采用分析的方式是会构建一个传递的链条，从某个起点(例如tt.make_range)一直追溯到 load / store 操作的 ptr。整个传递算法是基于MLIR官方提供的数据流分析算法，通过定义每个算子的转移函数，进而推导出全图的连续性信息。

传递时，例如传递的时候某个op的producder的contiguity分别等于[64, 1]和[64, 64]，那么合并(求最小公倍数)后也是[64,1]

引自：浅谈寒武纪开源的Triton-Linalg编译器前端

使用 AxisInfo 优化访存行为

分析连续性后，例如存在相同的element，下降成 extract_slice + load + expand_shape + store
当分析不出连续性，至少为带mask的兜底优化：不带mask，都load上来，然后用select %mask %load %other来获得真实值。这个优化在simt中收益或许不大，因为有memory-coalesce

MaskTracker

  
include/triton-linalg/Dialect/Triton/Utils/MaskTracker.h
lib/Dialect/Triton/Utils/MaskTracker.cpp

通过 MaskTracker 来分析 load 和 store 时所使用的mask的信息。例如分析出 mask 中只有一个值是 true，那么就可以访存行为优化为 extract_slice + load

  
MaskTracker maskTracker;
if (mask) {
  maskTracker.parse(mask, loc, rewriter);

在分析 mask 时，将所有情况归纳为 Scalar, SimpleRange, Mask 三类(Result)，以方便后序下降处理。

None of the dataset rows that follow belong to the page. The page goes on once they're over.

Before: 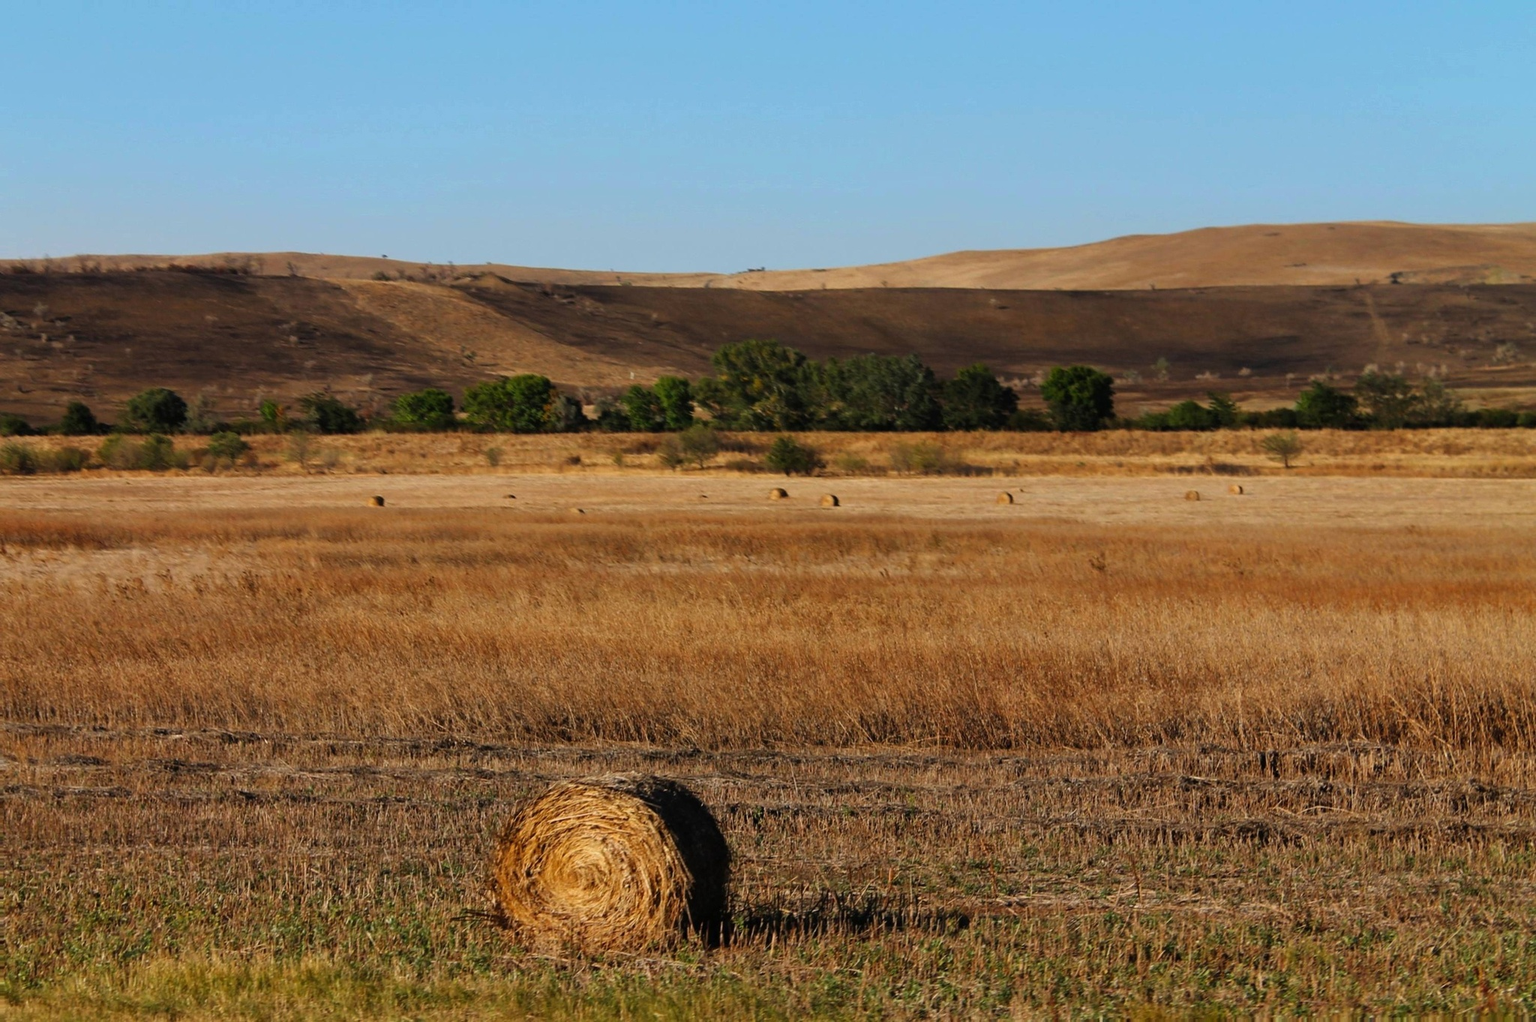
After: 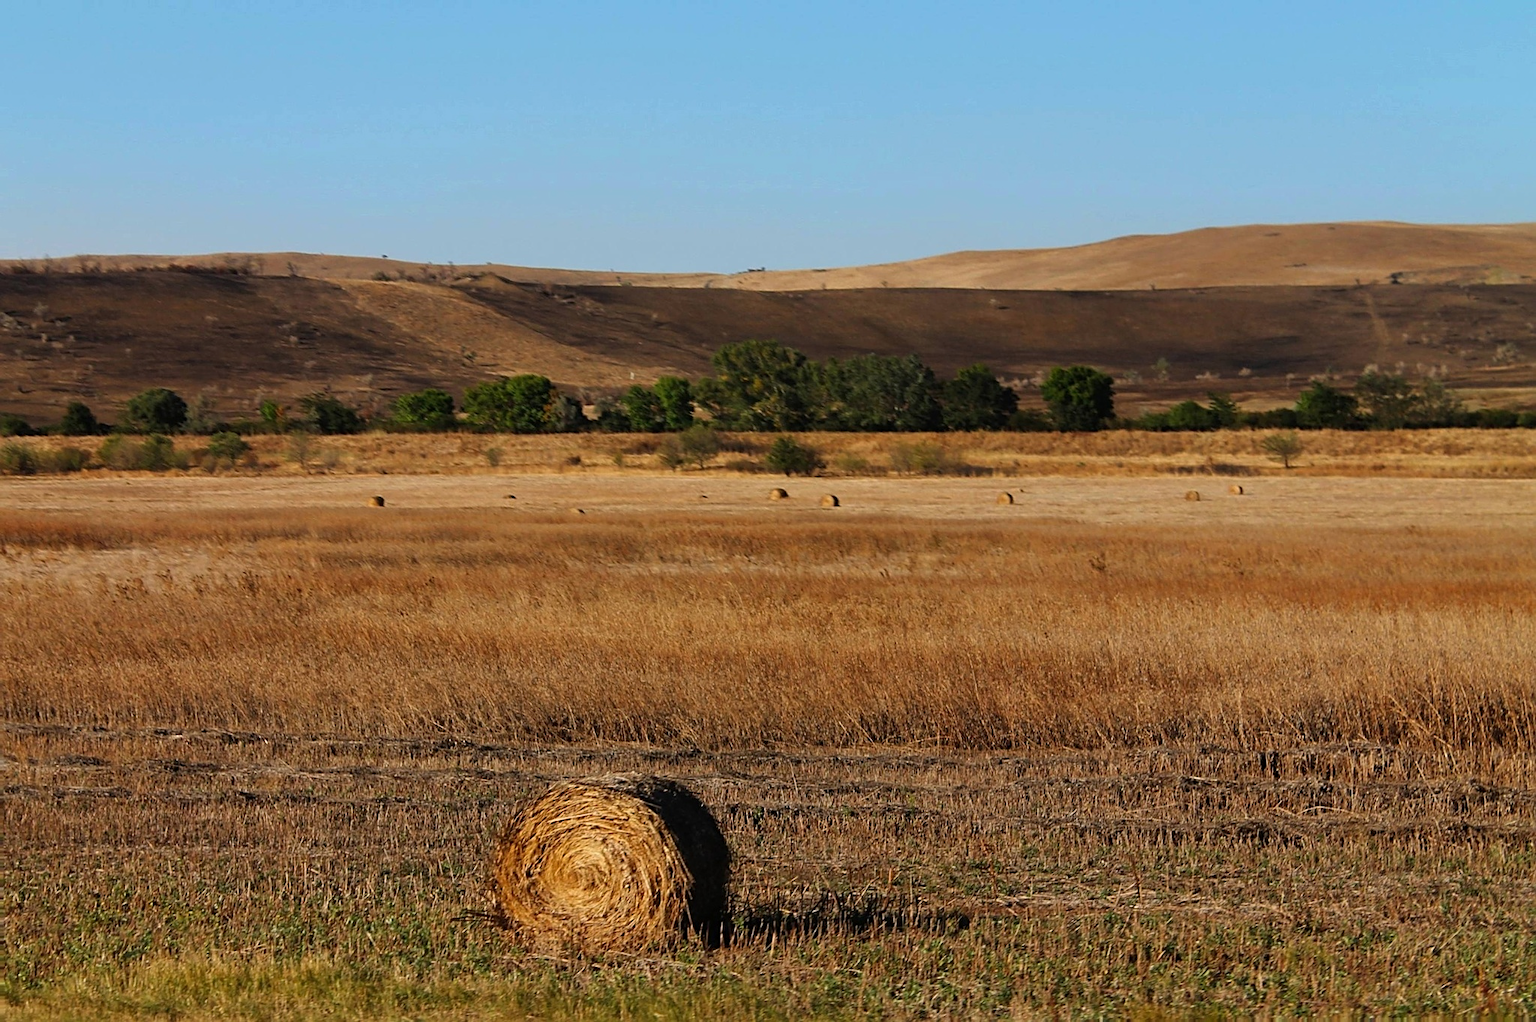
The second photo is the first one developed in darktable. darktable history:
color correction: saturation 0.99
white balance: emerald 1
sharpen: on, module defaults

在 parse 时，会递归地往前遍历，直到收集完能表达 mask 的完整信息。所有遍历到的 parseVal 可以被分成了三类情况处理：

parseVal 的 type 是 IntegerType，即直接是一个标量，来自于 arith 的标量计算
parseVal 的 defineOp 为特定 op 时
parseVal 没有 defineOp 时(说明已经到 blockArg 了)

详细了解请自行阅读 lib/Dialect/Triton/Utils/MaskTracker.cpp，下文只以上述 ir 为例说明 mask parse 的过程。

由于 mask 分析时还没完成 triton-to-linalg 的转换，我们不妨以 ttir 中 tt.load 相关的 mask 计算为例。

triton-lang tl.load(a_ptrs, mask=offs_k[None, :] < K - k * BLOCK_SIZE_K, other=0.0)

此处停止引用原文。